U.S. Senate Bill Would Provide Safe Harbor for Insurers That Insure Cannabis-Related Businesses Operating in Compliance With State and Local Law

March 25, 2021
Insights for Insurers

A bipartisan group of U.S. Senators—Rand Paul (R-KY), Robert Menendez (D-NJ), and Jeffrey Merkley (R-KY)—recently introduced the Clarifying Law Around Insurance of Marijuana Act (CLAIM Act). The proposed legislation is intended to encourage insurance for members of the cannabis industry operating in compliance with state and local law.

In recent years, cannabis has been legalized for medicinal use in 35 states and 16 states have legalized adult recreational use. Remarkably, many cannabis businesses were even defined as an "essential business" and exempt from many state COVID-19-related shut down orders.

Nonetheless, cannabis remains a Schedule 1 substance under the Controlled Substances Act of 1970. As a general matter, under federal law it is illegal to manufacture, sell, or distribute cannabis. It also is illegal under federal law to, among other things, knowingly distribute equipment or materials for the manufacturing of cannabis and, under some circumstances, to engage or attempt to engage in monetary transactions involving cannabis.

Notwithstanding the legalization of cannabis businesses under the laws of some states, in view of its illegal status under federal law, the supremacy of federal law, and the potential for criminal enforcement, insurers understandably have been reluctant to insure cannabis businesses. In some instances, the inability to obtain insurance may limit or discourage persons or entities from engaging in cannabis businesses. In states requiring cannabis business to obtain insurance—such as general liability, property, or worker's compensation coverages—as a requirement for securing licensing to operate the business, the inability to obtain insurance coverage precludes operating a cannabis business legally under state law.

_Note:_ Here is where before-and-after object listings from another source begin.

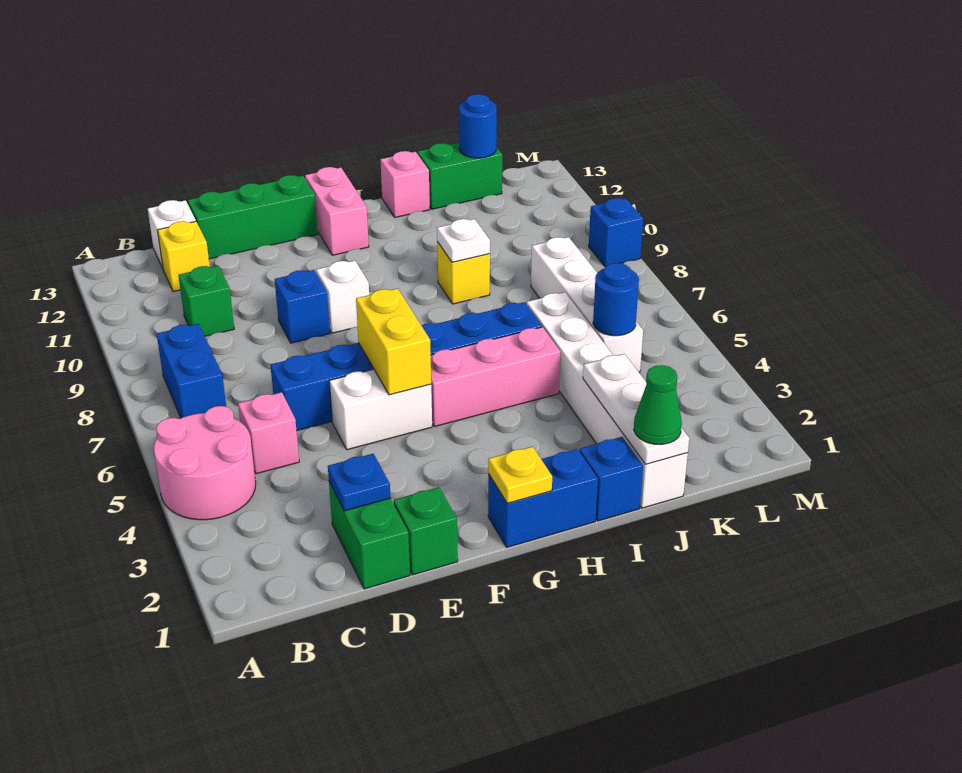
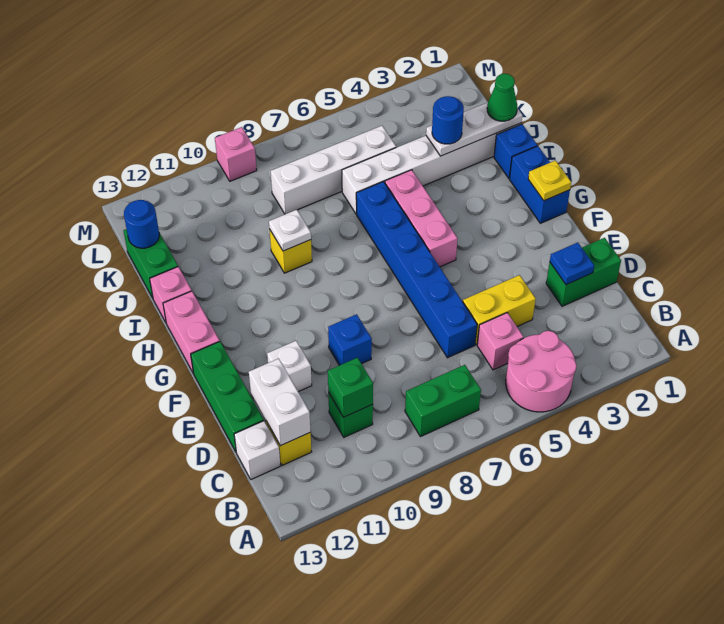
blue brick B7:B8 level 1 -> green brick B7:B8 level 1
green brick E1 level 1 -> green brick C10 level 2
white brick E5:F5 level 1 -> white brick C12:D12 level 2
yellow brick F5:F6 level 2 -> yellow brick D4:D5 level 1
white brick F9 level 1 -> white brick E11 level 1
pink brick G12:G13 level 1 -> pink brick G13:H13 level 1
blue round brick K5 level 2 -> blue round brick J3 level 3
blue brick M9 level 1 -> pink brick M9 level 1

Generally, the CLAIM Act would prohibit federal agencies from penalizing or discouraging a company in the business of insurance from transacting with cannabis-related businesses that are operating in compliance with state and local law. It expressly provides that insurance businesses may not be held liable pursuant to any federal law or regulation solely for engaging in the business of insurance with a cannabis-related legitimate business. Traditional insurers will no doubt examine the language of the bill to determine whether it affords sufficient protection and is broad enough to cover all aspects of their businesses to safely permit the insuring of cannabis businesses. It remains to be seen whether the bill will have sufficient support to move forward in light of the numerous, current legislative priorities.